Un Terremoto Geopolítico: Cuando la Captura Desencadena una Rebelión de Conciencias

En Pretoria, frente a la fortaleza diplomática de Estados Unidos, no se congregó una simple multitud. Se alzó un coro global de resistencia, un síntoma visceral de un mundo que rechaza el manual obsoleto del intervencionismo. La detención de Nicolás Maduro por fuerzas estadounidenses no es solo un evento noticioso; es la línea en la arena que separa dos eras: la de la imposición unipolar y el nacimiento tumultuoso de un orden multipolar construido desde la solidaridad sur-sur.

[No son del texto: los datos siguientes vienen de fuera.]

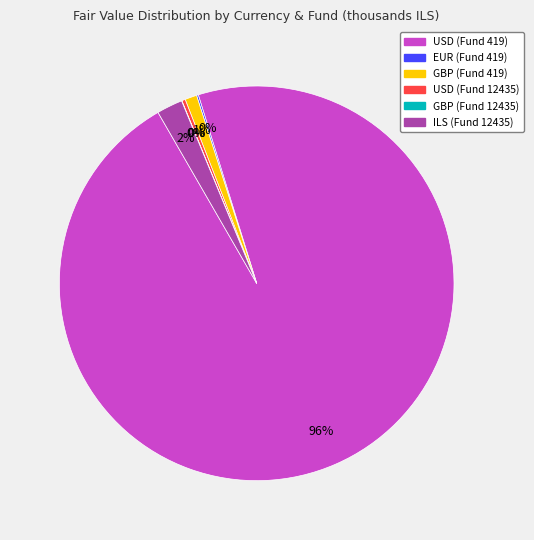

To the nearest percent, what is the average slice percentage?

17%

¿Qué impulsa a activistas en el extremo sur de África a defender con fervor la soberanía de una nación caribeña? La respuesta es un pensamiento lateral geopolítico: no ven un país distante, sino el espejo de su propio futuro. El Partido Comunista de Sudáfrica, junto a aliados, no protesta solo por Venezuela; ejecuta un acto de defensa preventiva. Cada pancarta que grita “Manos fuera” o “Fin al Imperialismo” es un escudo levantado para proteger la autodeterminación de todas las naciones vulnerables al capricho de las potencias. Como señaló Solly Mapaila, la transparencia cínicamente declarada sobre el interés en el petróleo venezolano convierte la acción no en una operación de ley, sino en un expolio de recursos con uniforme.

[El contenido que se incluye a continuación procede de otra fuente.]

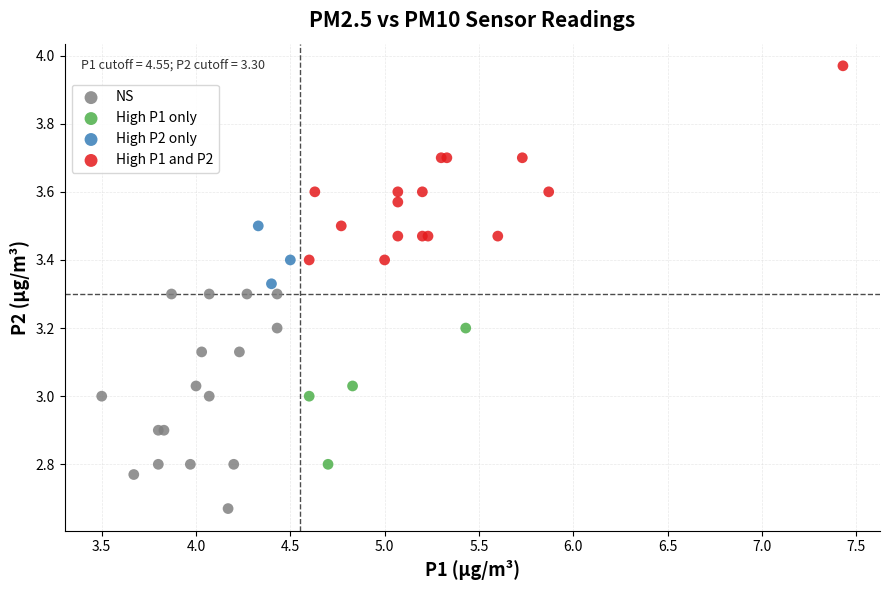

Which series has the widest spread of Y values?

NS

La Conexión Invisible: De Caracas a Palestina, un Mismo Grito

La genialidad disruptiva de esta protesta radica en su tejido de conexiones aparentemente inconexas. La presencia de manifestantes propalestinos no es una coincidencia, sino una revelación estratégica. Es el reconocimiento de un patrón: el mismo mecanismo de deshumanización y justificación que se aplica en Gaza o Cisjordania, se despliega ahora en América Latina. Sarah Mukwevho lo expresó con claridad visionaria: “Hoy es Venezuela… mañana puede ser cualquier otro país”. Esta es la esencia del pensamiento sistémico: entender que un ataque a la soberanía en cualquier latitud es una grieta en el dique que protege a todos.

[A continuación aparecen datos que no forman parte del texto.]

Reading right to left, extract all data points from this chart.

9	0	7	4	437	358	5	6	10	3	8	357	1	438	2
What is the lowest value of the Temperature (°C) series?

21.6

¿Y si, en lugar de condenar, viéramos estas acciones como la chispa que finalmente fuerza una reinvención total del derecho internacional? El presidente Cyril Ramaphosa no solo emitió una queja diplomática. Planteó, desde la capital sudafricana, una tesis revolucionaria: que el compromiso con la Carta de la ONU exige una oposición frontal a cualquier poder que la socave. La tensión histórica entre Sudáfrica y Estados Unidos, cargada de acusaciones de “genocidio blanco”, añade una capa de profunda ironía: una nación que superó el apartheid ahora lidera la defensa de otros contra nuevas formas de dominación.

Reimaginar el Poder: La Solidaridad como Nueva Moneda Global

El status quo nos dice que el poder se mide en portaaviones y sanciones económicas. Esta rebelión de las calles de Pretoria propone una métrica disruptiva: el poder de la solidaridad intercontinental. La exigencia de liberación para Maduro y su esposa trasciende lo personal; es un principio. Imaginemos un mundo donde las alianzas no se forjen en salones de tratados, sino en el reconocimiento mutuo de la vulnerabilidad y en el compromiso de protección recíproca.

La verdadera innovación no está en las armas que capturan, sino en las ideas que liberan. Este evento no es el final de una crisis, sino el prototipo de una nueva forma de resistencia global, descentralizada, conectada por valores y tan imparable como la marea. El desafío que lanzan estos manifestantes es una pregunta provocativa para el siglo XXI: ¿Construiremos un orden basado en la coerción y el recurso, o uno fundado en la soberanía respetada y la solidaridad estratégica? La respuesta, como muestran las calles de Sudáfrica, ya está en marcha.